===== Testo da leggere =====

Non penso che esista un “cliente ideale”, però ci può tracciare un’idea delle persone che si rivolgono a voi?

«Tutti i nostri clienti sono “ideali”. Personalmente la maggiore soddisfazione arriva quando il rapporto riesce ad andare al di là di quello acquirenteconcessionario. Quindi il cliente ideale è quello con il quale condividi una passione, che può essere sì dell’orologio, ma anche il diamante importante, il rubino, lo smeraldo, oppure l’orologio da tavolo, il modello con gli smalti, con il dispositivo tourbillon oppure la ripetizione minuti.»

Un rapporto di fiducia che avrà anche dato alle volte i suoi frutti.

«Le persone alle quali ho proposto dei complicati Patek Philippe negli anni ’80, oppure nello stesso periodo dei “semplici” Nautilus, adesso possono essere più che contenti. Aver ascoltato i nostri suggerimenti, ad esempio per quanto riguarda i calendari perpetui, ha sicuramente portato oggi a dei risultati importanti.»

Sono delle operazioni spot.

«No, generalmente da quelle prime vendite abbiamo sempre iniziato un cammino all’interno dell’alta orologeria, che è stato poi sviluppato nel corso degli anni.»

Pensa che un’ascesa vorticosa, come è stata quella di Patek Philippe dall’inizio degli anni ’80 ad oggi, sia ripetibile da altri marchi?

«Per vincere le sfide del mercato, per creare un orologio iconico, ci vuole un pugile che abbia nel guantone un pugno da knock out. Non tutti ce l’hanno. Quindi a mio avviso è impossibile fare una previsione. Se posso fare un paragone con la mia amata musica, è impossibile non constatare come alcuni mostri sacri del rock non siano mai stati sostituiti ne eguagliati. Per le lancette potrebbe accadere la stessa cosa.»

Forse non tutti hanno il coraggio o la forza di mettersi in gioco come fa la Casa ginevrina?

«Le faccio un paragone attingendo ancora dal mondo del rock che mi è così caro: alcune Case svizzere sono un pò come i Rolling Stone, che suonano benissimo lo stesso genere da mezzo secolo a questa parte, sono dei grandi showman, ma non vogliono mai cambiare musica. Patek Philippe ha il coraggio di mettersi continuamente in gioco, di sperimentare, di studiare nuovi modelli e complicazioni.»

=====

- _Consegna A_
Ricopia dall'intervista sull'alta orologeria il passo compreso tra "Sono delle operazioni" e "da altri marchi?", estremi inclusi.
- _Consegna B_
Scrivi il seguito dell'intervista sull'alta orologeria, cominciando subito dopo l'ultima frase riportata.

===== Estratti dei dati =====

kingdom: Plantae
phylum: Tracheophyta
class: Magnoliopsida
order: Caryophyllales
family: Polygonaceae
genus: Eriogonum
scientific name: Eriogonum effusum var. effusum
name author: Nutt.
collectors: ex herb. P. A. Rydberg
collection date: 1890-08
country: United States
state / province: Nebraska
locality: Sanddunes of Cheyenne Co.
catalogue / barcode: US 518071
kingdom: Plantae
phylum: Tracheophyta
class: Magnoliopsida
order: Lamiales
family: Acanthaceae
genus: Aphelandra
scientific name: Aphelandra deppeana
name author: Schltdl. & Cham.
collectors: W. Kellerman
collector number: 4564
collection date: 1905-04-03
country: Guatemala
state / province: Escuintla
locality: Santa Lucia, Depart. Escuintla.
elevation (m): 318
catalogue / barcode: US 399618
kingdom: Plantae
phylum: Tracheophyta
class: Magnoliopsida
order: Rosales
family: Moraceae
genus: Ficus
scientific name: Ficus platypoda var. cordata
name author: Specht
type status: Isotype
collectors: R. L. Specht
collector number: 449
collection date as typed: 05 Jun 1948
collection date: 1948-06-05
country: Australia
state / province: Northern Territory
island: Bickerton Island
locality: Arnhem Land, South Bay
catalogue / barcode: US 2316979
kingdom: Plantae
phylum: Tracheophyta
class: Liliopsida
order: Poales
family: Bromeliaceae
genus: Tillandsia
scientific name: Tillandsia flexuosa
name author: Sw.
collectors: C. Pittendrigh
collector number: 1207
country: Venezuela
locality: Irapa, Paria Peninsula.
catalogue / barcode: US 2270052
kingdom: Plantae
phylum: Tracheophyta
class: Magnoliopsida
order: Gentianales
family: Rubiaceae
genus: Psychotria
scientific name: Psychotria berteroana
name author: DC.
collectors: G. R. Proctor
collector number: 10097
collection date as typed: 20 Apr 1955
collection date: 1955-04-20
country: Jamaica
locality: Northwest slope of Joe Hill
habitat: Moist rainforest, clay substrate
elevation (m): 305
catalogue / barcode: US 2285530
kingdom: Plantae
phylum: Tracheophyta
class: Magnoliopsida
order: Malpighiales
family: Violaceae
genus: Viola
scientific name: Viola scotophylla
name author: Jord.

=====

- _Risposta scritta A_
Sono delle operazioni spot.

«No, generalmente da quelle prime vendite abbiamo sempre iniziato un cammino all’interno dell’alta orologeria, che è stato poi sviluppato nel corso degli anni.»

Pensa che un’ascesa vorticosa, come è stata quella di Patek Philippe dall’inizio degli anni ’80 ad oggi, sia ripetibile da altri marchi?

- _Risposta scritta B_
Michele Abate

Gli arredi storici del negozio Abate in Corso Imperatrice 3 a Sanremo

Sanremo: la città dei fiori, la città della canzone, anche la città degli orologi?

«Direi proprio di sì. C’è molta attenzione rispetto al nostro mondo delle lancette, unita ad una buona qualità di persone che sanno quello che chiedono e che vogliono. I liguri per tradizione sono molto parsimoniosi, attenti, quindi prima di acquistare si informano bene.»

Nessun acquisto d’impulso?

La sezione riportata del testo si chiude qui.